Little Performance Residency im neuen ada-studio Berlin

Studio-Besuch angeraten

Berlin, 25/09/2007

Seit 2004 gibt es die Little Performance Residency als Künstler-Programm, viermal initiiert von Jessy Tuddenham, Christa Cocciole und Gabi Beier und zunächst beheimatet in den K77 Studios. Das 5. Residence-Projekt war am vergangenen Wochenende im ada Studio Berlin zu besichtigen. Diese kleine Bühne in der Schönhauser Allee 73f (im 2. Hinterhaus 1. Stock zwischen mime-zentrum und einer Mode-Schule) wird seit einem Jahr von Jenny Haack und Gabi Beier als Bühne für zeitgenössischen Tanz und Improvisation mit Engagement für interaktive Grenzüberschreitungen zum Körper- Sprech- und Musiktheater geleitet.

Zum Thema „Space – too much, too little“ – eine Anspielung auf die geringe Größe der ada-Studiobühne – hatten sich 17 Einzelkünstler bzw. Künstlergruppen um die ausgeschriebenen zwei Residenzen beworben. Eine kleine Jury hat sich schließlich für Nina Wehnert mit „Im Schweiße meines Angesichts“ und Barbara Klinker/Sarah Braun mit „Lounge Paroli“ entschieden. Die fünfzig Premierengäste folgten interessiert, irritiert und erheitert Nina Wehnerts Solo, das in vier Bildern um weibliche Sexualität und Flüssigkeit kreist. Aus einer aufgehangenen Blechkanne tropft permanent Wasser auf den Boden, während die Performerin mit langem Blondhaar Haltungen zwischen Vamp und Nixe ausstellt; der Frauenkörper reduziert auf ein Gefäß, dass vor den Augen des irritierten Publikums in einen Blecheimer uriniert bzw. den nackten Vamp als kriechende Bestie zum morgendlichen Kaffeepot auf dem Herd mimt.

Nina Wehnert gibt keine Antwort auf die selbstgestellte Frage: Was passiert, wenn der Performer auf der Bühne nackt ist? Wenn sie am Schluss mit zuckendem Leib auf dem Rücken liegt, fällt die Perücke ab. Nina Wehnert, die Frau hinter der Maskerade, erhebt sich. Sie geht mit schlaksigen Bewegungen, die ihrem Körper etwas völlig Unkontrolliertes geben, mit gespieltem Selbstbewusstsein auf das Publikum zu. Wenn sie sich zusammenkauert, beleuchtet ein winziges Lichtquadrat wandernd Teile ihres Körpers, bis sie aus der Segmentierung ins Black aussteigt.

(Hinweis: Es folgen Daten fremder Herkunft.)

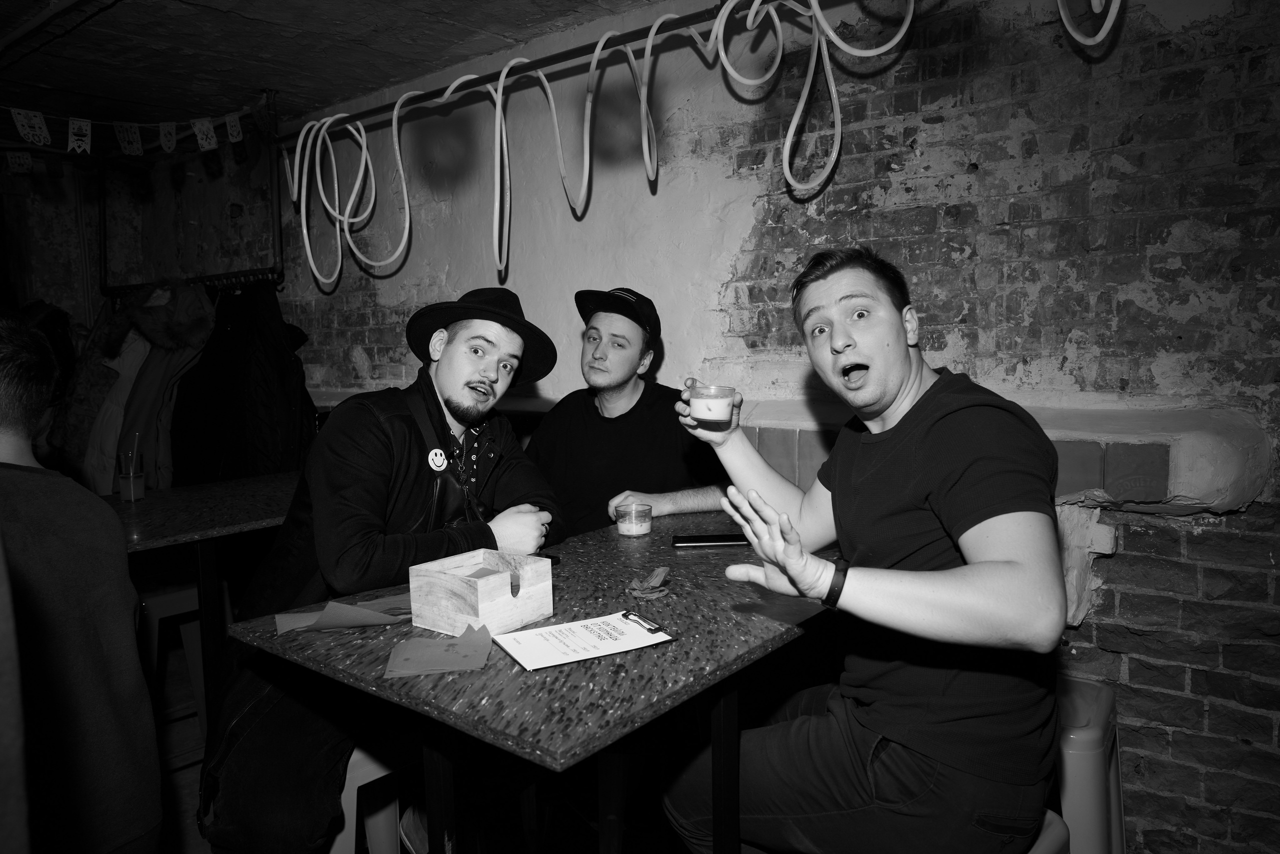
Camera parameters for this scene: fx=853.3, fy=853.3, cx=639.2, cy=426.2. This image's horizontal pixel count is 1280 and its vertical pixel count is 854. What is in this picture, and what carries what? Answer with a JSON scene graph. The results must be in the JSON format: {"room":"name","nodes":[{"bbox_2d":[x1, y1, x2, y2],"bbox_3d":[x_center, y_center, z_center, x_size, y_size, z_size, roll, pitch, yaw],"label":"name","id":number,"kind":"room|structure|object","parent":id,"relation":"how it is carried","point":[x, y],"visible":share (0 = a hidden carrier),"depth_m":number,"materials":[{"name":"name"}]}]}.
{"room":"bar","nodes":[
{"label":"bar","id":0,"kind":"room"},
{"bbox_2d":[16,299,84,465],"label":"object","id":1,"kind":"object","parent":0,"point":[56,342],"visible":0.25,"depth_m":4.34,"materials":[{"name":"fabric"}]},
{"bbox_2d":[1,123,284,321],"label":"back wall","id":2,"kind":"structure","parent":0,"point":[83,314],"depth_m":4.97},
{"bbox_2d":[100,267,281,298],"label":"coat rack","id":3,"kind":"object","parent":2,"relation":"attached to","point":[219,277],"visible":0.68,"depth_m":4.05,"materials":[{"name":"black metal"}]},
{"bbox_2d":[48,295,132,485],"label":"coat","id":4,"kind":"object","parent":3,"relation":"hanging from","point":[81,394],"visible":0.31,"depth_m":4.18,"materials":[{"name":"fabric"}]},
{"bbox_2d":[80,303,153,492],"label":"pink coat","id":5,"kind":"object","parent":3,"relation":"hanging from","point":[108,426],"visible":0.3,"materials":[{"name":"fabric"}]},
{"bbox_2d":[104,280,215,487],"bbox_3d":[-2.193,-0.102,3.989,0.593,1.132,0.477,3,7,39],"label":"coat","id":6,"kind":"object","parent":3,"relation":"hanging from","point":[184,367],"visible":0.53,"depth_m":3.89,"materials":[{"name":"fabric"}]},
{"bbox_2d":[168,276,316,486],"bbox_3d":[-1.764,-0.041,3.805,0.833,1.238,0.338,3,7,39],"label":"black coat","id":7,"kind":"object","parent":3,"relation":"hanging from","point":[251,409],"visible":0.64,"depth_m":3.72,"materials":[{"name":"black fabric"}]},
{"bbox_2d":[0,0,664,132],"bbox_3d":[-1.197,-1.290,1.478,7.508,0.109,4.014,3,7,39],"label":"ceiling","id":8,"kind":"structure","parent":0,"point":[43,80],"depth_m":3.14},
{"bbox_2d":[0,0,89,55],"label":"ceiling pipe","id":9,"kind":"object","parent":8,"relation":"attached to","point":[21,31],"visible":0.97,"depth_m":2.81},
{"bbox_2d":[0,105,252,162],"bbox_3d":[-2.276,-1.097,3.025,0.122,0.243,2.247,3,7,39],"label":"bunting","id":10,"kind":"object","parent":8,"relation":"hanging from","point":[38,120],"visible":0.99,"depth_m":3.27},
{"bbox_2d":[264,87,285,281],"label":"metal pole","id":11,"kind":"object","parent":8,"relation":"hanging from","point":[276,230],"visible":0.87,"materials":[{"name":"metal"}]},
{"bbox_2d":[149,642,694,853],"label":"floor","id":12,"kind":"structure","parent":0,"point":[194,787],"depth_m":2.38,"materials":[{"name":"brown wood"}]},
{"bbox_2d":[0,317,162,853],"bbox_3d":[-1.218,0.430,1.462,0.644,1.182,0.658,-5,6,-34],"label":"man","id":13,"kind":"object","parent":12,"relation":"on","point":[83,675],"visible":1,"depth_m":1.43},
{"bbox_2d":[136,578,218,737],"bbox_3d":[-1.529,0.763,2.743,0.397,0.529,0.389,3,7,39],"label":"stool","id":14,"kind":"object","parent":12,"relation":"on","point":[171,595],"visible":0.36,"depth_m":2.65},
{"bbox_2d":[101,468,304,713],"bbox_3d":[-1.285,0.617,2.702,0.821,0.770,1.154,3,7,39],"label":"table","id":15,"kind":"object","parent":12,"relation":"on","point":[154,501],"visible":0.5,"depth_m":2.48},
{"bbox_2d":[116,449,145,502],"bbox_3d":[-1.646,0.136,2.760,0.079,0.211,0.078,3,7,39],"label":"drinking glass","id":16,"kind":"object","parent":15,"relation":"on","point":[126,483],"visible":1,"depth_m":2.74,"materials":[{"name":"clear"}]},
{"bbox_2d":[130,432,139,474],"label":"straw","id":17,"kind":"object","parent":16,"relation":"in","point":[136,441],"visible":0.73,"depth_m":2.81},
{"bbox_2d":[327,736,418,853],"bbox_3d":[-0.585,0.852,1.788,0.392,0.461,0.401,3,7,39],"label":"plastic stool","id":18,"kind":"object","parent":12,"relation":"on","point":[354,817],"visible":0.3,"depth_m":1.67,"materials":[{"name":"white plastic"}]},
{"bbox_2d":[196,283,570,853],"bbox_3d":[-0.498,0.302,1.810,0.612,1.198,0.743,0,6,16],"label":"man","id":19,"kind":"object","parent":18,"relation":"on","point":[452,396],"visible":0.88,"depth_m":1.64},
{"bbox_2d":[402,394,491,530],"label":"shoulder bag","id":20,"kind":"object","parent":19,"relation":"on","point":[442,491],"visible":0.54,"depth_m":1.81,"materials":[{"name":"black leather"}]},
{"bbox_2d":[223,507,839,850],"bbox_3d":[0.000,0.668,1.797,0.841,0.748,1.282,3,7,39],"label":"table","id":21,"kind":"object","parent":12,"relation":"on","point":[667,548],"visible":0.69,"depth_m":1.37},
{"bbox_2d":[274,593,410,632],"bbox_3d":[-0.486,0.314,1.479,0.199,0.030,0.250,3,7,39],"label":"paper","id":22,"kind":"object","parent":21,"relation":"on","point":[364,620],"visible":0.88,"depth_m":1.43,"materials":[{"name":"paper"}]},
{"bbox_2d":[384,624,494,677],"bbox_3d":[-0.298,0.334,1.288,0.158,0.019,0.160,3,7,39],"label":"napkin","id":23,"kind":"object","parent":21,"relation":"on","point":[452,648],"visible":0.99,"depth_m":1.26,"materials":[{"name":"brown paper"}]},
{"bbox_2d":[407,547,551,634],"bbox_3d":[-0.270,0.279,1.453,0.172,0.094,0.175,3,7,39],"label":"wooden box","id":24,"kind":"object","parent":21,"relation":"on","point":[479,605],"visible":0.99,"depth_m":1.41,"materials":[{"name":"brown wood"}]},
{"bbox_2d":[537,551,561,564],"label":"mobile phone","id":25,"kind":"object","parent":21,"relation":"on","point":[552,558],"visible":0.29,"depth_m":1.83,"materials":[{"name":"black"}]},
{"bbox_2d":[492,610,674,670],"bbox_3d":[-0.090,0.329,1.343,0.243,0.017,0.173,-4,6,-28],"label":"clipboard","id":26,"kind":"object","parent":21,"relation":"on","point":[524,663],"visible":0.98,"depth_m":1.33,"materials":[{"name":"white paper"}]},
{"bbox_2d":[614,502,652,536],"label":"drinking glass","id":27,"kind":"object","parent":21,"relation":"on","point":[629,528],"visible":0.99,"depth_m":2.08,"materials":[{"name":"clear glass"}]},
{"bbox_2d":[626,566,671,599],"bbox_3d":[0.019,0.292,1.620,0.090,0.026,0.131,3,7,39],"label":"crumpled napkin","id":28,"kind":"object","parent":21,"relation":"on","point":[660,576],"visible":0.99,"depth_m":1.59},
{"bbox_2d":[670,533,748,547],"bbox_3d":[0.160,0.261,1.974,0.175,0.011,0.072,-1,5,-2],"label":"smartphone","id":29,"kind":"object","parent":21,"relation":"on","point":[715,538],"visible":0.99,"depth_m":1.95,"materials":[{"name":"black"}]},
{"bbox_2d":[1028,808,1071,851],"bbox_3d":[0.443,0.857,1.384,0.452,0.474,0.420,-6,7,-40],"label":"stool","id":30,"kind":"object","parent":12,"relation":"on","point":[1055,819],"visible":0.13,"depth_m":1.32,"materials":[{"name":"plastic"}]},
{"bbox_2d":[658,245,1069,853],"bbox_3d":[0.351,0.218,1.419,0.494,0.980,0.703,-3,6,-20],"label":"man","id":31,"kind":"object","parent":30,"relation":"on","point":[960,543],"visible":0.99,"depth_m":1.21},
{"bbox_2d":[689,383,736,424],"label":"drinking glass","id":32,"kind":"object","parent":31,"relation":"in","point":[700,414],"visible":0.99,"depth_m":1.67,"materials":[{"name":"clear glass"}]},
{"bbox_2d":[1053,676,1128,853],"bbox_3d":[0.821,0.801,1.822,0.395,0.515,0.419,3,7,39],"label":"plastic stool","id":33,"kind":"object","parent":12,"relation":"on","point":[1090,797],"visible":0.39,"depth_m":1.65,"materials":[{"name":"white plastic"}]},
{"bbox_2d":[529,285,728,531],"bbox_3d":[-0.051,0.172,2.468,0.614,1.120,0.543,-2,5,-10],"label":"man","id":34,"kind":"object","parent":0,"point":[629,411],"visible":0.68,"depth_m":2.36},
{"bbox_2d":[255,0,1279,853],"bbox_3d":[0.043,-0.226,3.036,7.947,2.514,0.254,3,7,39],"label":"brick wall","id":35,"kind":"structure","parent":0,"point":[1145,85],"depth_m":2.28,"materials":[{"name":"brick"}]},
{"bbox_2d":[269,0,827,142],"bbox_3d":[-0.147,-1.091,2.419,3.307,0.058,0.066,3,7,39],"label":"metal rail","id":36,"kind":"object","parent":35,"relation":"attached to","point":[569,58],"visible":0.91,"depth_m":2.57,"materials":[{"name":"black metal"}]},
{"bbox_2d":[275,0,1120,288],"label":"rope","id":37,"kind":"object","parent":36,"relation":"hanging from","point":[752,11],"visible":0.96,"depth_m":2.57,"materials":[{"name":"white plastic"}]},
{"bbox_2d":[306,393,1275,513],"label":"ledge","id":38,"kind":"object","parent":35,"relation":"attached to","point":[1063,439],"visible":0.38,"depth_m":1.92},
{"bbox_2d":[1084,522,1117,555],"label":"brick","id":39,"kind":"object","parent":35,"relation":"attached to","point":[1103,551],"visible":0.9,"depth_m":2.01,"materials":[{"name":"white brick"}]}
]}

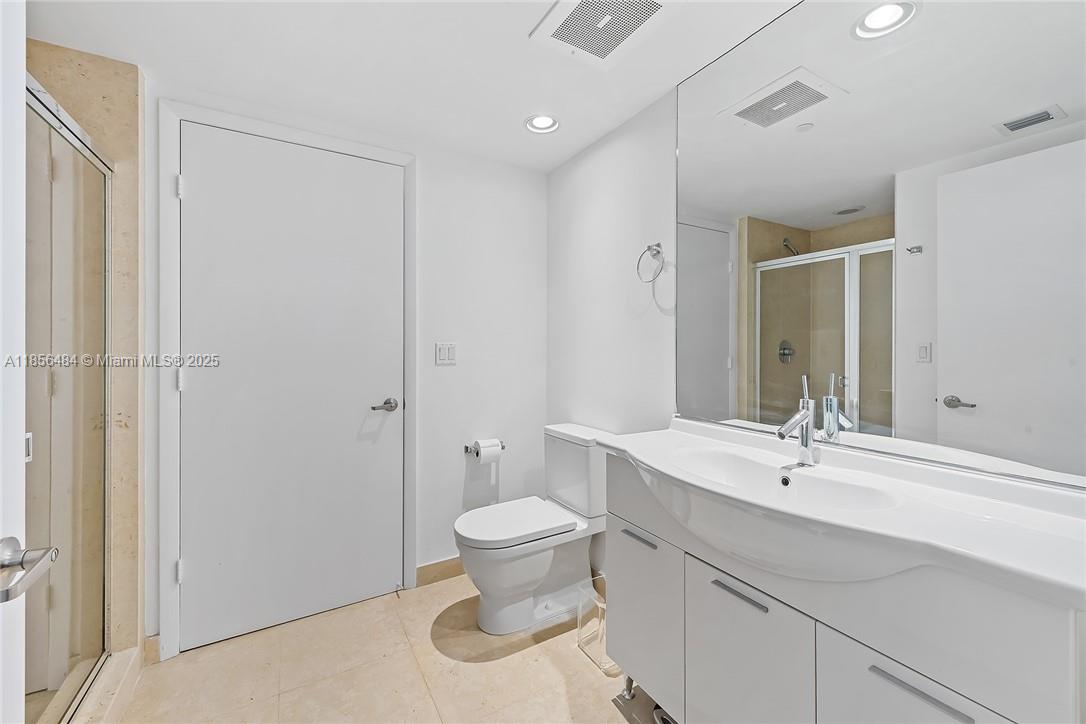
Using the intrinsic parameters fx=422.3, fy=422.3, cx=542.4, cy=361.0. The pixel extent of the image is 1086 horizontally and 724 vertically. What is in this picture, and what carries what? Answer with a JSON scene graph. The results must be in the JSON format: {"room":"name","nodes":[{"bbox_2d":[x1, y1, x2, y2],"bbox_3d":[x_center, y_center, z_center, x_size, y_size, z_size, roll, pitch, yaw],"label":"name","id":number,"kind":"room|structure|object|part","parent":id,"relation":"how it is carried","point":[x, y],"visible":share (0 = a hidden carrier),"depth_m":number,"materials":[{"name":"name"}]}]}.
{"room":"bathroom","nodes":[
{"label":"bathroom","id":0,"kind":"room"},
{"bbox_2d":[25,42,145,662],"bbox_3d":[-1.869,0.087,1.396,0.844,2.206,0.440,0,0,-31],"label":"shower wall","id":1,"kind":"structure","parent":0,"point":[115,91],"depth_m":1.58,"materials":[{"name":"beige stone"}]},
{"bbox_2d":[24,78,113,723],"bbox_3d":[-1.407,0.187,1.189,0.085,1.758,0.977,0,0,-31],"label":"shower door","id":2,"kind":"structure","parent":1,"relation":"attached to","point":[105,207],"depth_m":1.35,"materials":[{"name":"glass"}]},
{"bbox_2d":[136,80,543,654],"bbox_3d":[-0.826,0.011,2.129,2.011,2.311,0.119,0,0,-31],"label":"back wall","id":3,"kind":"structure","parent":0,"point":[430,172],"depth_m":2.29,"materials":[{"name":"white paint"}]},
{"bbox_2d":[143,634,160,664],"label":"baseboard","id":4,"kind":"structure","parent":3,"relation":"attached to","point":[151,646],"depth_m":1.65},
{"bbox_2d":[159,99,416,661],"bbox_3d":[-1.088,0.073,1.946,0.991,2.208,0.090,0,0,-31],"label":"door frame","id":5,"kind":"structure","parent":3,"relation":"attached to","point":[166,492],"depth_m":1.69,"materials":[{"name":"white paint"}]},
{"bbox_3d":[-1.477,-0.702,1.732,0.017,0.090,0.020,0,0,-31],"label":"hinge","id":6,"kind":"part","parent":5,"relation":"part of","materials":[{"name":"white metal"}]},
{"bbox_2d":[177,117,402,655],"bbox_3d":[-1.081,0.090,1.904,0.891,2.138,0.094,0,0,-31],"label":"door","id":7,"kind":"structure","parent":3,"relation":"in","point":[202,182],"depth_m":1.88,"materials":[{"name":"white paint"}]},
{"bbox_3d":[-0.768,0.222,2.055,0.137,0.064,0.124,0,0,-31],"label":"lever handle","id":8,"kind":"part","parent":7,"relation":"part of","materials":[{"name":"silver metal"}]},
{"bbox_2d":[415,555,463,587],"bbox_3d":[-0.321,1.107,2.370,0.785,0.099,0.013,0,0,-31],"label":"baseboard","id":9,"kind":"structure","parent":3,"relation":"attached to","point":[434,577],"depth_m":2.22,"materials":[{"name":"brown stone"}]},
{"bbox_2d":[435,342,456,364],"bbox_3d":[-0.510,-0.043,2.228,0.113,0.116,0.011,0,0,-31],"label":"light switch","id":10,"kind":"object","parent":3,"relation":"attached to","point":[447,353],"visible":0.98,"depth_m":2.23,"materials":[{"name":"white plastic"}]},
{"bbox_2d":[464,440,504,456],"bbox_3d":[-0.310,0.473,2.321,0.218,0.046,0.079,0,0,-31],"label":"toilet paper holder","id":11,"kind":"object","parent":3,"relation":"attached to","point":[466,448],"visible":0.67,"depth_m":2.30,"materials":[{"name":"silver metal"}]},
{"bbox_2d":[474,438,501,465],"bbox_3d":[-0.298,0.489,2.302,0.114,0.120,0.100,0,0,-31],"label":"toilet paper roll","id":12,"kind":"object","parent":11,"relation":"on","point":[491,450],"visible":0.95,"depth_m":2.27,"materials":[{"name":"white paper"}]},
{"bbox_2d":[108,572,670,723],"bbox_3d":[-0.280,1.225,0.863,2.520,0.098,3.032,0,0,-31],"label":"floor","id":13,"kind":"structure","parent":0,"point":[498,663],"depth_m":1.58,"materials":[{"name":"beige tile"}]},
{"bbox_2d":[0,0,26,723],"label":"open door","id":14,"kind":"structure","parent":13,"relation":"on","point":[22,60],"depth_m":0.64,"materials":[{"name":"white paint"}]},
{"bbox_2d":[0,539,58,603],"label":"door handle","id":15,"kind":"object","parent":14,"relation":"attached to","point":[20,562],"visible":0.99,"depth_m":0.59,"materials":[{"name":"silver metal"}]},
{"bbox_2d":[31,647,142,723],"bbox_3d":[-1.620,1.140,1.073,0.692,0.097,0.894,0,0,-31],"label":"shower curb","id":16,"kind":"object","parent":13,"relation":"on","point":[128,655],"visible":0.5,"depth_m":1.41,"materials":[{"name":"beige stone"}]},
{"bbox_2d":[454,424,612,633],"bbox_3d":[-0.043,0.763,1.991,0.757,0.813,0.438,0,0,-31],"label":"toilet","id":17,"kind":"object","parent":13,"relation":"on","point":[523,579],"visible":0.95,"depth_m":1.91,"materials":[{"name":"white ceramic"}]},
{"bbox_3d":[-0.146,0.743,2.007,0.556,0.047,0.401,0,0,-31],"label":"toilet lid","id":18,"kind":"part","parent":17,"relation":"part of","materials":[{"name":"white plastic"}]},
{"bbox_2d":[576,576,616,673],"bbox_3d":[0.260,1.054,1.715,0.189,0.242,0.178,0,0,-31],"label":"holder","id":19,"kind":"object","parent":13,"relation":"on","point":[579,625],"visible":0.55,"depth_m":1.69,"materials":[{"name":"clear plastic"}]},
{"bbox_2d":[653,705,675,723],"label":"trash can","id":20,"kind":"object","parent":13,"relation":"on","point":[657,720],"visible":0.28,"depth_m":1.35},
{"bbox_2d":[602,456,1085,723],"bbox_3d":[0.653,0.745,1.136,0.476,0.889,1.117,0,0,-31],"label":"vanity cabinet","id":21,"kind":"object","parent":13,"relation":"on","point":[902,676],"visible":0.76,"depth_m":0.91,"materials":[{"name":"white paint"}]},
{"bbox_3d":[0.312,0.567,1.379,0.037,0.013,0.153,0,0,-31],"label":"drawer pull","id":22,"kind":"part","parent":21,"relation":"part of","materials":[{"name":"metal"}]},
{"bbox_3d":[0.322,0.847,1.440,0.026,0.473,0.375,0,0,-31],"label":"cabinet door","id":23,"kind":"part","parent":21,"relation":"part of","materials":[{"name":"white laminate"}]},
{"bbox_3d":[0.495,0.575,1.059,0.038,0.012,0.160,0,0,-31],"label":"handle","id":24,"kind":"part","parent":21,"relation":"part of","materials":[{"name":"metal"}]},
{"bbox_3d":[0.502,0.856,1.088,0.033,0.537,0.319,0,0,-31],"label":"cabinet door","id":25,"kind":"part","parent":21,"relation":"part of","materials":[{"name":"white laminate"}]},
{"bbox_2d":[606,417,1085,608],"bbox_3d":[0.643,0.330,1.089,0.529,0.152,1.143,0,0,-31],"label":"vanity countertop","id":26,"kind":"structure","parent":21,"relation":"on","point":[630,442],"depth_m":0.87,"materials":[{"name":"white ceramic"}]},
{"bbox_2d":[777,375,818,467],"bbox_3d":[0.713,0.170,1.191,0.154,0.251,0.062,0,0,-31],"label":"faucet","id":27,"kind":"object","parent":26,"relation":"on","point":[808,414],"visible":1,"depth_m":1.19,"materials":[{"name":"silver metal"}]},
{"bbox_3d":[0.681,0.835,0.796,0.033,0.497,0.253,0,0,-31],"label":"cabinet door","id":28,"kind":"part","parent":21,"relation":"part of","materials":[{"name":"white laminate"}]},
{"bbox_3d":[0.683,0.599,0.778,0.036,0.012,0.164,0,0,-31],"label":"drawer pull","id":29,"kind":"part","parent":21,"relation":"part of","materials":[{"name":"silver metal"}]},
{"bbox_2d":[24,0,802,174],"bbox_3d":[-0.206,-1.155,0.887,2.471,0.101,3.024,0,0,-31],"label":"ceiling","id":30,"kind":"structure","parent":0,"point":[511,131],"depth_m":1.55,"materials":[{"name":"white paint"}]},
{"bbox_2d":[524,113,559,133],"bbox_3d":[-0.003,-1.134,1.986,0.167,0.062,0.169,0,0,-31],"label":"recessed light","id":31,"kind":"object","parent":30,"relation":"in","point":[540,123],"visible":0.99,"depth_m":1.99,"materials":[{"name":"white"}]},
{"bbox_2d":[529,0,675,66],"bbox_3d":[0.195,-1.107,1.369,0.328,0.017,0.361,0,0,-31],"label":"ceiling vent","id":32,"kind":"object","parent":30,"relation":"in","point":[560,17],"visible":0.99,"depth_m":1.39,"materials":[{"name":"white metal"}]},
{"bbox_2d":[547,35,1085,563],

Sarah Braun & Barbara Klinker spielen mit ihrem körperlichen Größenunterschied und untersuchen das Verhältnis ihrer agierenden Körper zu starren Bildern einer Diaprojektion. Die Dominanz der Werbung: Ein strahlendes Männerkonterfei lächelt über die halbe Zimmerbreite, dann schieben sich in diese statische Werbevisage plötzlich spinnenartige Hände als schwarze Schattenspiele über seine Augen und sein Kinn, ein anderer Schatten kopiert die lasziven Bewegungen des im Stadtbild präsenten i-pod girls, um wenig später mit unendlich vielen Verkabelungen in einem Gartenfoto unterzugehen. Aus ihrer schattenhaften Präsenz ergeben sich mitunter wirklichkeitsrelevante Bild-Spannungen für die Fremdheit des Menschen in einem städtischen Umfeld international standardisierter Werbezombies. Nicht durchgängig überzeugend, da manchmal beliebig und zu lang, aber doch fühlbar, bieten die lebendigen Körper des Frauenduos den Plakaten des schönen Scheins Paroli.

Ada-Studio bot mit dieser Residenz erneut einen Raum für Ideen und Bewegung, der im Oktober mit der Tanztheaterzeremonie „Unter den Brücken zum Tee“ von Julia Nésterova und dem NAH DRAN - Projekt mit Stücken von und mit K. Bruch, V. Zinck, B. o´Rorke und T. Mayer weitere kreative Inspirationen im Pro und Kontra vermitteln möchte.